**Work task 1:**
Print the passage of the KVM patch from "The upper 32" up to and including "FNAME(page_fault).".
┄┄┄┄┄┄┄┄┄┄┄┄┄┄┄┄┄┄┄┄
[RFC PATCH v2 3/6] KVM: x86/mmu: Pass round full 64-bit error code for the KVM page fault

isaku.yamahata@intel.com posted 6 patches 2 years, 7 months ago
There is a newer version of this series
[RFC PATCH v2 3/6] KVM: x86/mmu: Pass round full 64-bit error code for the KVM page fault
Posted by isaku.yamahata@intel.com 2 years, 7 months ago
From: Isaku Yamahata <isaku.yamahata@intel.com>

Because the full 64-bit error code, or more info about the fault, for the
KVM page fault will be needed for protected VM, TDX and SEV-SNP, update
kvm_mmu_do_page_fault() to accept the 64-bit value so it can pass it to the
callbacks.

The upper 32 bits of error code are discarded at kvm_mmu_page_fault()
by lower_32_bits().  Now it's passed down as full 64 bits.
Because only FNAME(page_fault) depends on it, move lower_32_bits() into
FNAME(page_fault).

The accesses of fault->error_code are as follows
- FNAME(page_fault): change to explicitly use lower_32_bits()
┄┄┄┄┄┄┄┄┄┄┄┄┄┄┄┄┄┄┄┄
**Work task 2:**
List every line of the records that contains the word "categories", matching case exactly.

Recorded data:
┄┄┄┄┄┄┄┄┄┄┄┄┄┄┄┄┄┄┄┄
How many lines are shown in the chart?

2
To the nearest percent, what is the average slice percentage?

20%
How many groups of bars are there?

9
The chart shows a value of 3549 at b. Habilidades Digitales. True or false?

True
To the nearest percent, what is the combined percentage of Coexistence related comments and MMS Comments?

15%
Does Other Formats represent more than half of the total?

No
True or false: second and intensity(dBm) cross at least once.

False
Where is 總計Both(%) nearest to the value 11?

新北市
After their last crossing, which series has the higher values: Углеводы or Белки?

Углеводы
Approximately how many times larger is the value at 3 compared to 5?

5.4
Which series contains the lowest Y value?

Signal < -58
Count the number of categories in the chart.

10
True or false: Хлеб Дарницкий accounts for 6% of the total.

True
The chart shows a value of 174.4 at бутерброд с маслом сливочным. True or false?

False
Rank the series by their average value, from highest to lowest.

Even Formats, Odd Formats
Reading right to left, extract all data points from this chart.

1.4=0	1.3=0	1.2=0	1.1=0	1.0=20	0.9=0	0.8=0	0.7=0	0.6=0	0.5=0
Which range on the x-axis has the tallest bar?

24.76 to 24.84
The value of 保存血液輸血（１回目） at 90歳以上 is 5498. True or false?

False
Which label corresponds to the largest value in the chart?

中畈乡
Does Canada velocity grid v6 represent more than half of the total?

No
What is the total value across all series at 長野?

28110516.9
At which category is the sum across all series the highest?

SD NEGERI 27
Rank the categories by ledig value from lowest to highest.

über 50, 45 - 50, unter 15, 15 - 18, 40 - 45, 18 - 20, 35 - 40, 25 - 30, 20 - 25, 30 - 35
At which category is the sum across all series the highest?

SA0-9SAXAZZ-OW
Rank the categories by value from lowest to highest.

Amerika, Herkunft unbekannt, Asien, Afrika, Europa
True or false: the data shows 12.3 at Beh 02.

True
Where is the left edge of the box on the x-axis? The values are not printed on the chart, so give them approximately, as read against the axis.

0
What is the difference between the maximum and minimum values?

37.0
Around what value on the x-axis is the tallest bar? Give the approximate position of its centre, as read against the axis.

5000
┄┄┄┄┄┄┄┄┄┄┄┄┄┄┄┄┄┄┄┄
**Output 1:**
The upper 32 bits of error code are discarded at kvm_mmu_page_fault()
by lower_32_bits().  Now it's passed down as full 64 bits.
Because only FNAME(page_fault) depends on it, move lower_32_bits() into
FNAME(page_fault).

**Output 2:**
Count the number of categories in the chart.
Rank the categories by ledig value from lowest to highest.
Rank the categories by value from lowest to highest.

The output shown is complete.